[PR tree-optimization/71691] Fix unswitching in presence of maybe-undef SSA_NAMEs (take 2)

Richard Biener richard.guenther@gmail.com
Thu Jan 26 12:48:00 GMT 2017


On Thu, Jan 26, 2017 at 1:04 PM, Aldy Hernandez <aldyh@redhat.com> wrote:
> On 01/24/2017 07:23 AM, Richard Biener wrote:
>>
>> On Mon, Jan 23, 2017 at 6:26 PM, Aldy Hernandez <aldyh@redhat.com> wrote:
>>>
>>> On 01/18/2017 10:10 AM, Richard Biener wrote:
>>>>
>>>>
>>>> On Fri, Jan 13, 2017 at 7:48 PM, Aldy Hernandez <aldyh@redhat.com>
>>>> wrote:
>>>
>>>
>>>
>>> Hi Richard.
>>>
>>> I'd be happy to provide a patch, but could you please elaborate, as I'm
>>> afraid I'm not following.
>>>
>>>>> We could go back to my original, no caching version (with the other
>>>>> suggestions).  That solves the problem quite simply, with no
>>>>> regressions.
>>>>
>>>>
>>>>
>>>> So let's go with a unswitching-local solution then.  Based on
>>>> tree_may_unswitch_on:
>>>
>>>
>>>
>>> What do you mean by unswitching-local?
>>
>>
>> Like your original patch, not adding new generic infrastructure
>> outside of tree-ssa-unswitch.c.
>>
>>>>
>>>>   /* Condition must be invariant.  */
>>>>   FOR_EACH_SSA_TREE_OPERAND (use, stmt, iter, SSA_OP_USE)
>>>>     {
>>>>       /* Unswitching on undefined values would introduce undefined
>>>>          behavior that the original program might never exercise.  */
>>>>       if (ssa_undefined_value_p (use, true))
>>>>         return NULL_TREE;
>>>>       def = SSA_NAME_DEF_STMT (use);
>>>>       def_bb = gimple_bb (def);
>>>>       if (def_bb
>>>>           && flow_bb_inside_loop_p (loop, def_bb))
>>>>         return NULL_TREE;
>>>>
>>>> we only have to look for uses in blocks dominating the loop header block
>>>> (or in blocks post-dominating that loop header, but we can probably
>>>> implement
>>>> that by simply including the loop header itself with a FIXME comment).
>>>
>>>
>>>
>>> Look for *uses*??  Do you mean definitions?  I mean, we're trying to
>>> figure
>>> out whether we are going to unswitch on a use that is inside a the loop,
>>> not
>>> before or after. So perhaps we only care about *definitions*
>>> (SSA_NAME_DEF_STMT) dominating the loop header.

### Data rows
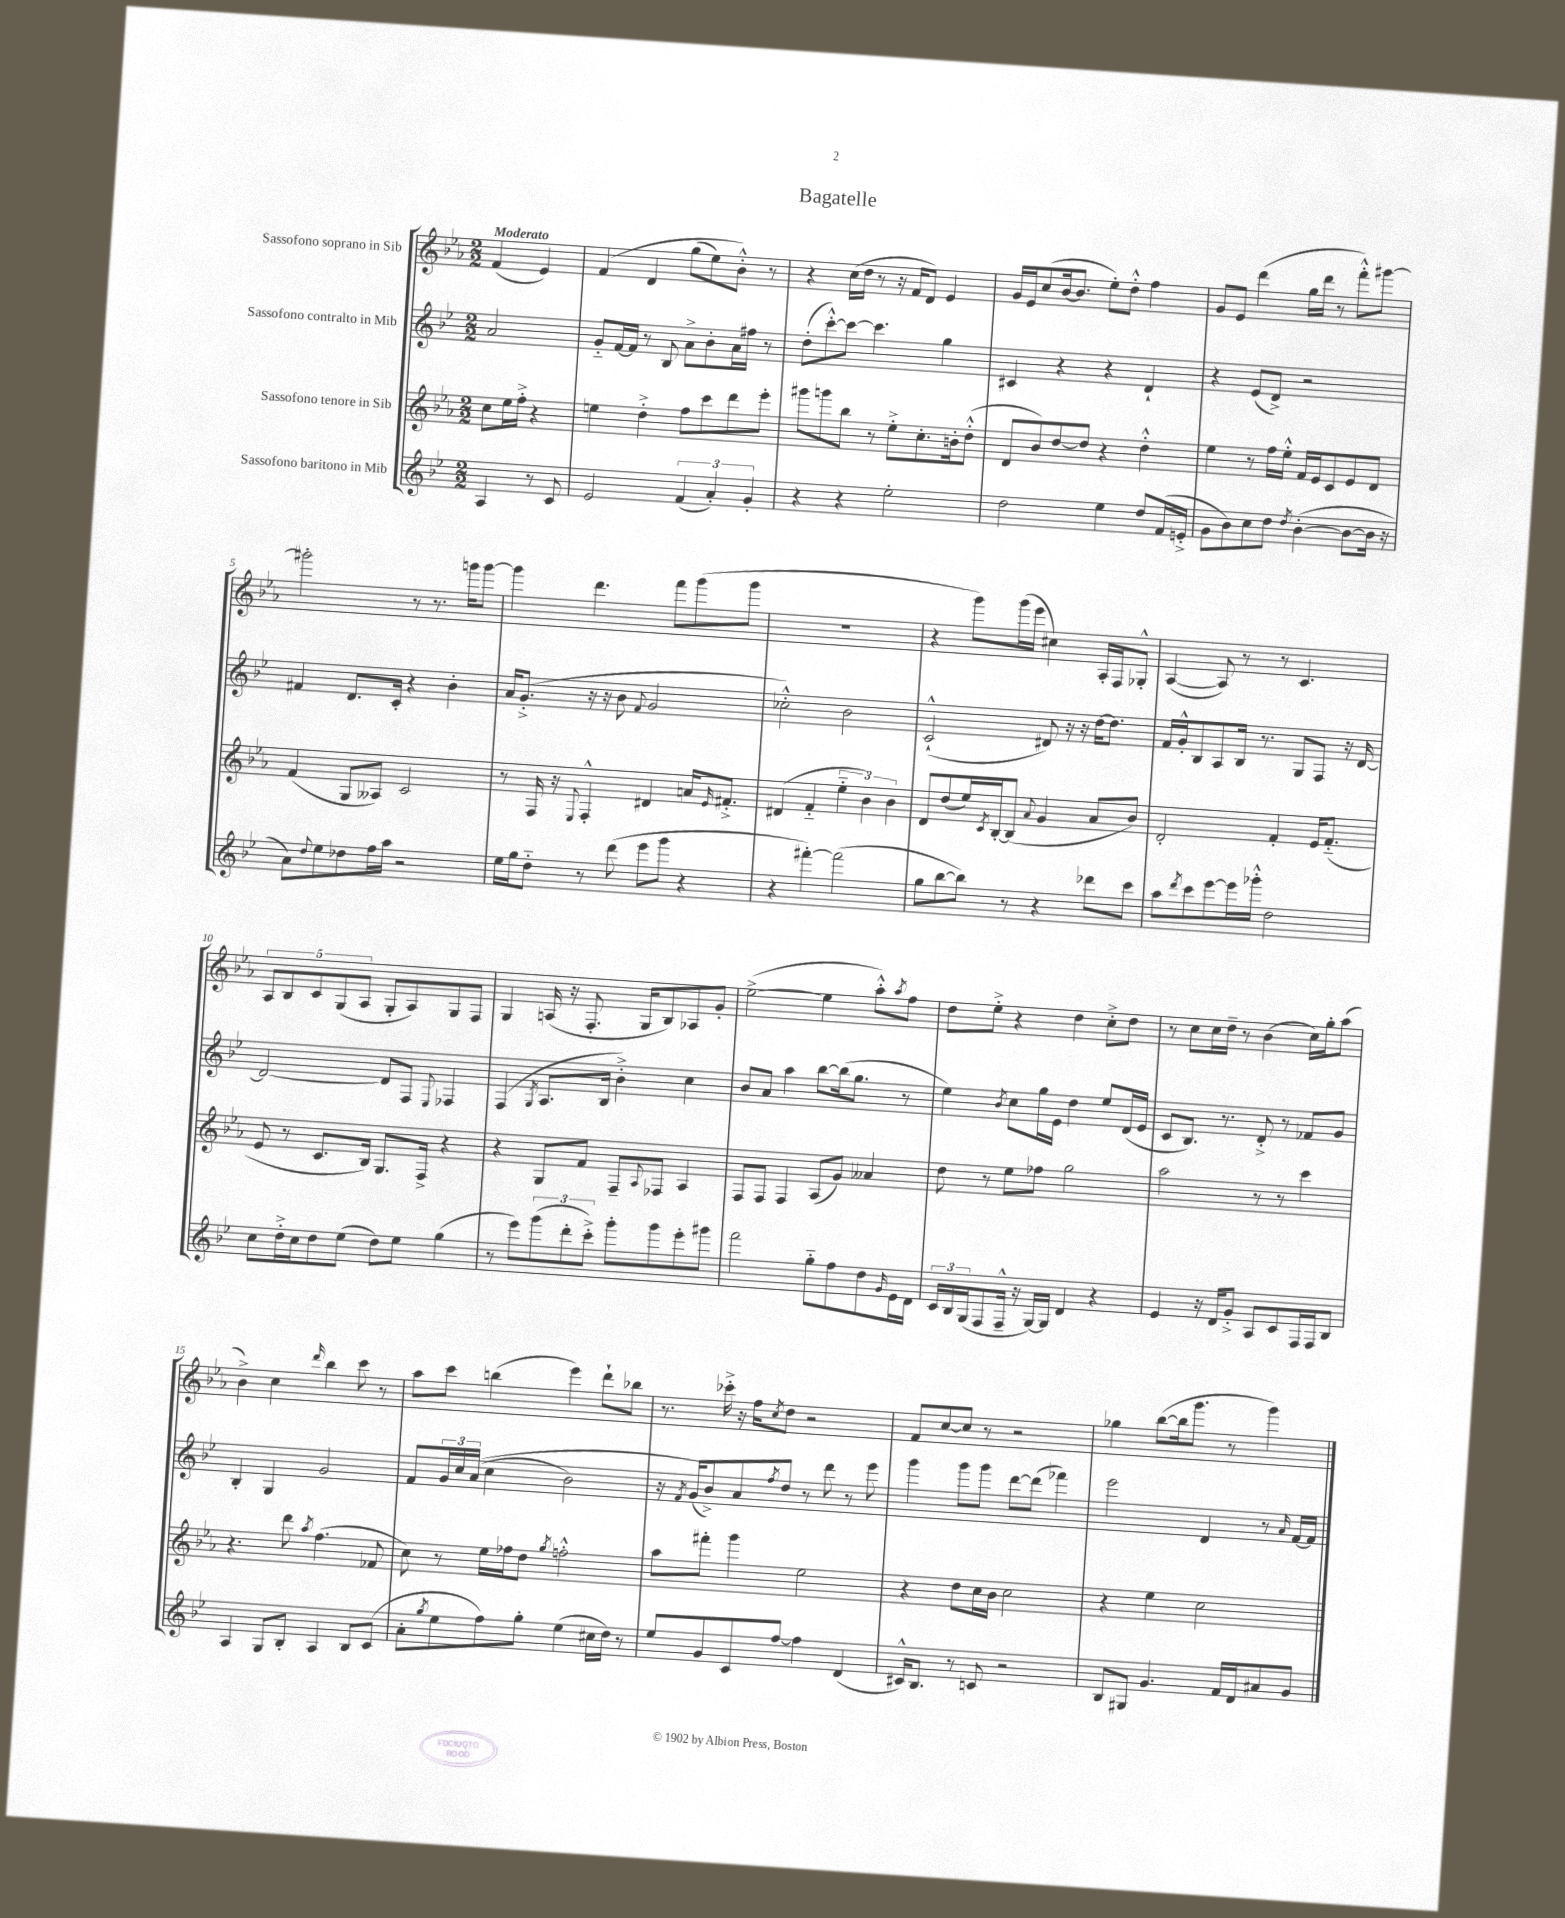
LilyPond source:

\header { title = "Bagatelle" }
<<
\new StaffGroup <<
\new Staff = "s0" \with { instrumentName = "Sassofono soprano in Sib" } {
    \clef treble \key ees \major \numericTimeSignature \time 2/2 \partial 2 \tempo "Moderato"
    f'4( ees'4) |
    f'4\( d'4 g''8( ees''8) bes'8-.-^\) r8 |
    r4 c''16( d''16 r8 r16 f'16 d'8) ees'4 |
    g'16 ees'16 c''8( bes'16~ bes'8. ees''8-.) d''8-.-^ f''4 |
    g'8 ees'8 d'''4( g''16 d'''16 r8 f'''8-.-^) gis'''8~ |
    gis'''2-. r8 r8. g'''16 g'''8~ |
    g'''4 d'''4. f'''8 g'''8( g'''8 |
    R1 |
    r4 g'''8) g'''16( ees'''16 cis''4) aes16-. f16 ges8-.-^ |
    aes4~( aes8) r8 r8 c'4. |
    \tuplet 5/4 { aes8 bes8 c'8 g8( aes8 } g8-. aes8) g8 f8 |
    g4 a16( r16 f8.-. g16 bes8) aes8 g'8-. |
    ees''2~->( ees''4 aes''8-.-^) \acciaccatura { aes''8 } f''8 |
    d''8 ees''8-.-> r4 d''4 c''8-.-> d''8 |
    r8 c''8 c''16 d''16-- r8 bes'4( c''16) g''16-. aes''8( |
    bes'4->) c''4 \grace { d'''16 } bes''4 c'''8 r8 |
    aes''8 c'''8 b''4( ees'''4) d'''8-! bes''8 |
    r8. ces'''16-.-> r16 f''16 \acciaccatura { c''8 } d''8 r2 |
    f'8 c''8~ c''8 r8 r2 |
    ges''4 bes''8~( bes''16 g'''8. r8 g'''4) \bar "|." |
}
\new Staff = "s1" \with { instrumentName = "Sassofono contralto in Mib" } {
    \clef treble \key bes \major \numericTimeSignature \time 2/2 \partial 2
    a'2 |
    g'8-_ f'16~ f'16 r8 bes8 a'8-> bes'8-. a'16 fis''16 r8 |
    d''8-.( c'''8~-.-^) c'''8~ c'''4. g''4 |
    cis'4 r4 r4 d'4-! |
    r4 ees'8( d'8->) r2 |
    fis'4 d'8. c'16-. r4 bes'4-. |
    a'16 g'8.-.->( r16 r16 bes'8 \appoggiatura { f'8 } g'2 |
    ces''2-.-^) bes'2 |
    c'2-!-^( dis'8) r16 r16 d''16~ d''8. |
    f'16 g'16-.-^ bes8 a8 bes16 r8. g8 f8 r16 d'16~ |
    d'2~ d'8 f8 \appoggiatura { ees8 } fes4 |
    f4( \acciaccatura { g8 } a8. bes16 bes'4-.->) c''4 |
    bes'8 a'8 a''4 bes''8~ bes''16( g''8. r8 |
    ees''4) \acciaccatura { bes'8 } c''8 g''16 ees'16 d''4 ees''8 d'16( ees'16 |
    c'8 bes8.) r8. d'8-.-> r8 fes'8 g'8 |
    bes4-. g4 g'2 |
    f'8 \tuplet 3/2 { g'16 c''16 a'16(\( } c''4 bes'2) |
    r16 \acciaccatura { f'8 } g'16( bes'8->)\) a'8 \acciaccatura { f''8 } d''8 r8 d'''8 r8 ees'''8 |
    g'''4 g'''8 g'''8 d'''8~ d'''8( fes'''4) |
    ees'''2 d'4 r8 \grace { a'16 } f'16~ f'16 \bar "|." |
}
\new Staff = "s2" \with { instrumentName = "Sassofono tenore in Sib" } {
    \clef treble \key ees \major \numericTimeSignature \time 2/2 \partial 2
    c''8 ees''16 f''16-.-> r4 |
    e''4 d''4-.-> f''8 c'''8 d'''8 ees'''8-. |
    gis'''8 g'''8 bes''8 r8 ees''8-.-> c''8.-. b'16-. d''8-.-^( |
    d'8 bes'8) d''8~ d''8 r4 d''4-.-^ |
    ees''4 r8 f''16 ees''16-.-^ f'16 ees'16 c'8 ees'8 d'8 |
    f'4( g8 aeses8) c'2 |
    r8 f16 r16 \appoggiatura { ees8 } f4-.-^ dis'4 a'16 \grace { ees'16 } fis'8.-.-> |
    dis'4( f'4-_ \tuplet 3/2 { ees''4-_ bes'4) bes'4 } |
    d'8 d''8( ees''16) \acciaccatura { c'8 } bes16~-. bes8( \appoggiatura { aes'8 } g'4 aes'8 bes'8) |
    d'2-. f'4-. ees'16 f'8.-_( |
    ees'8 r8 c'8. bes16) g8. f16-> r4 |
    r4 g8 f'8 f8-- \appoggiatura { aes8 } fes8 aes4 |
    f8 f8 f4 aes8( g'8) aeses'4 |
    d''8 r8 ees''8 fes''8 g''2 |
    aes''2 r8 r8 c'''4 |
    r4. d'''8 \acciaccatura { aes''8 } f''4.( fes'8 |
    c''8) r8 ees''16 fes''16 d''8 \acciaccatura { g''8 } f''2-.-^ |
    aes''8 fis'''8-. g'''4 ees''2 |
    r4 d''8 c''16 bes'16 c''2 |
    r4 ees''4 c''2 \bar "|." |
}
\new Staff = "s3" \with { instrumentName = "Sassofono baritono in Mib" } {
    \clef treble \key bes \major \numericTimeSignature \time 2/2 \partial 2
    a4 r8 c'8 |
    ees'2 \tuplet 3/2 { f'4( a'4-.) g'4-. } |
    r4 r4 ees''2-. |
    d''2 ees''4 d''8 f'16( e'16-.-> |
    g'8 bes'8) c''8 d''8 \acciaccatura { d''8 } bes'4~-.( bes'8~ bes'16 r16 |
    a'8) \appoggiatura { d''8 } ees''8 des''8 f''16 a''16 r2 |
    ees''16 g''16 d''8-_ r8 d'''8( ees'''8 g'''8 r4 |
    r4 fis'''4~-.) fis'''2( |
    g''8 bes''8~ bes''8) r8 r4 des'''8 c'''8 |
    a''8 \acciaccatura { d'''8 } c'''8 ees'''8~ ees'''16 ges'''16-.-^ d''2 |
    c''8 d''16-.-> c''16 d''8 ees''8( d''8) ees''8 g''4( |
    r8 ees'''8) \tuplet 3/2 { g'''8( d'''8-. c'''8-.->) } g'''8-. g'''8 ees'''8-. gis'''8 |
    f'''2 g''8-_ f''8 d''8 \grace { g'16 } ees'16 d'16 |
    \tuplet 3/2 { c'16 bes16 g16( } f8 f16---^ r16 g16~) g16 d'4 r4 |
    ees'4 r16 d'16 g'8-.-> a8 c'8 f16 f16 bes8 |
    a4 g8 bes8-. a4 bes8 c'8( |
    a'8-. \acciaccatura { g''8 } ees''8 f''8) g''8-. ees''4( cis''16 d''16) r8 |
    ees''8 g'8 c'8 f''8~ f''4 d'4( |
    cis'16-^) bes8. r8 c'8 r2 |
    bes8 gis8 g'4. f'16 d'16 ais'8 g'8 \bar "|." |
}
>>
>>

### The request
Could you carry on the email thread about fixing loop unswitching with maybe-undefined SSA names, picking up right after its last line?

### Response
>>
>>
>> We're looking for stmts using the 'use's in the above loop on a path that
>> is
>> always executed when the loop is entered.  So we're not introducing a
>> use of a possibly undefined value.
>>
>> Of course we can also prove that 'use' is in fact not undefined looking at
>> its defs which are obviously always dominating the loop header if the
>> condition satisfies tree_may_unswitch_on (non-dominating defs will
>> have uses in PHIs dominating  the header which we have to treat
>> conservatively of course).
>>
>>>
>>>>
>>>> Note that we only need to know whether a BB will be always executed when
>>>> the loop is entered -- there's "infrastructure" elsewhere that computes
>>>> this
>>>> w/o the need of post-dominance.  For example see
>>>> fill_always_executed_in_1
>>>> tree-ssa-loop-im.c (we can't use that 1:1 I think because we already use
>>>> ->aux
>>>> via the original copy tables, but we could simplify it as we're only
>>>> interested in
>>>> the loop which preheader we put the unswitch condition on so we can use
>>>> a bitmap to record whether a block of the loop is always executed or
>>>> not).
>>>
>>>
>>>
>>> I don't see any use of ->aux within loop unswitching, so perhaps no
>>> adjustment is needed?  I verified this by successfully bootstrapping
>>> with:
>>>
>>> diff --git a/gcc/tree-ssa-loop-unswitch.c b/gcc/tree-ssa-loop-unswitch.c
>>> index 92599fb..774d6bf 100644
>>> --- a/gcc/tree-ssa-loop-unswitch.c
>>> +++ b/gcc/tree-ssa-loop-unswitch.c
>>> @@ -94,6 +94,14 @@ tree_ssa_unswitch_loops (void)
>>>    struct loop *loop;
>>>    bool changed = false;
>>>
>>> +  basic_block bb;
>>> +  FOR_ALL_BB_FN (bb, cfun)
>>> +    if (bb->aux)
>>> +      {
>>> +       gcc_unreachable ();
>>> +      }
>>>
>>> Furthermore, you say that we have this "infrastructure" without the need
>>> for
>>> post-dominance.  But we still need dominance info.  The function
>>> fill_always_execute_in_1 uses CDI_DOMINATORS both inside said function,
>>> and
>>> throughout its dependencies.  I thought the point of pre-calculating
>>> dominance info (or post-dominance info) originally was because we
>>> couldn't
>>> depend on dominance info being kept up to date between executions of
>>> tree_unswitch_single_loop(), which BTW, runs recursively.
>>
>>
>> dominators are kept up-to-date within cfg manipulation routines and
>> unswitching
>> already uses them.
>>
>> So if you just try to prove 'use' is defined you don't even need
>> dominators.  But
>> that misses cases like
>>
>> int x;
>> foo ()
>> {
>>   for (;;)
>>     {
>>        if (x == 5)
>>          ...;
>>     }
>> }
>>
>> where unswitching is valid because x is always used when the loop is
>> entered.
>> Similar
>>
>> int x, a[10];
>> foo (int c)
>> {
>>   foo (x);
>>   for (i=0;i<c;++i)
>>     {
>>        if (a[c])
>>          break;
>>        if (x == 5)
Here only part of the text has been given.